TASK MATERIAL:
-=-=-=-=-
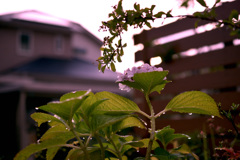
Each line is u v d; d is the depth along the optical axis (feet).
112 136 5.38
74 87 52.47
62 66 56.24
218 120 9.38
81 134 4.95
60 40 62.08
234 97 9.84
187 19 11.47
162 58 12.28
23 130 43.01
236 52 10.36
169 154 5.24
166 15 5.62
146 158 5.03
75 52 66.90
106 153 5.63
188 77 11.53
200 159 8.34
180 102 5.28
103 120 4.83
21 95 45.42
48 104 4.44
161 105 11.92
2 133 45.37
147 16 5.63
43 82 49.16
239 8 9.70
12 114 46.11
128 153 9.62
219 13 10.27
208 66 11.07
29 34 58.23
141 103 12.45
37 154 8.51
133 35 13.61
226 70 10.52
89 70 57.36
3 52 55.21
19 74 47.62
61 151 9.07
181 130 10.89
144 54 12.99
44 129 8.99
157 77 5.18
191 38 11.58
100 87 55.16
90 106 4.89
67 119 4.76
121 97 5.20
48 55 60.23
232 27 5.94
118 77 5.44
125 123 5.41
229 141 8.40
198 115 10.55
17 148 39.32
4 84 49.98
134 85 5.41
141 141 5.85
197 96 5.15
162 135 6.02
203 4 5.51
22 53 57.16
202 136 7.93
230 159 6.17
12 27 56.29
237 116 9.10
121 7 5.61
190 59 11.61
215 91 10.94
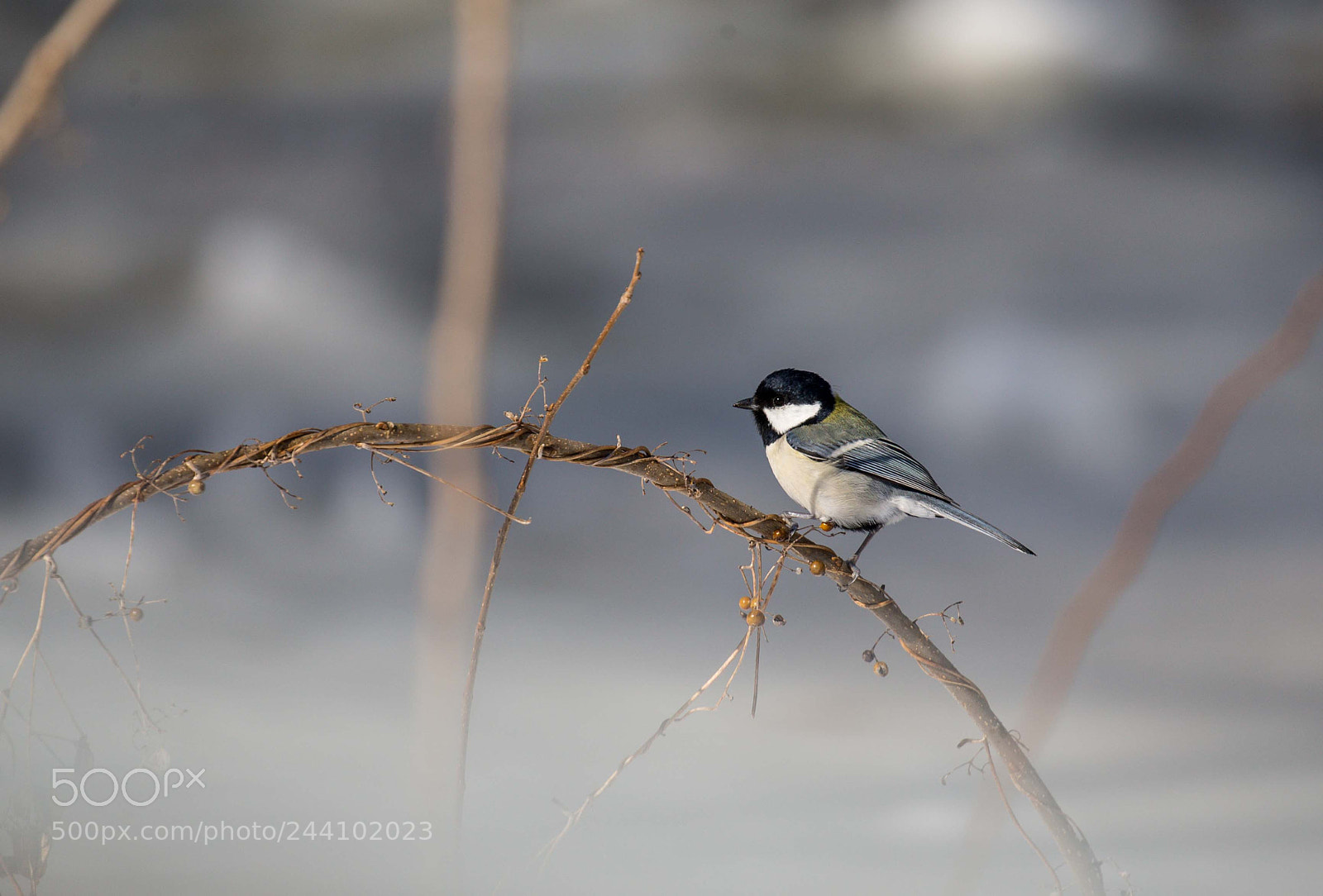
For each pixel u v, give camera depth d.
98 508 3.51
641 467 4.11
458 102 2.99
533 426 3.76
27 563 3.49
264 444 3.62
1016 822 4.27
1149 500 2.85
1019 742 4.32
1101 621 2.91
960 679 4.30
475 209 3.07
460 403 3.05
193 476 3.57
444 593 3.48
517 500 3.65
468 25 2.96
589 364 3.69
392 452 3.62
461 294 3.00
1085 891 4.28
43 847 3.46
-=-=-=-=-
WHAT IS BEING ASKED: Only the lines from the one bearing "444 593 3.48" through the end of the entries above belong in the answer, each one exactly as given.

ANSWER SPACE:
444 593 3.48
517 500 3.65
468 25 2.96
589 364 3.69
392 452 3.62
461 294 3.00
1085 891 4.28
43 847 3.46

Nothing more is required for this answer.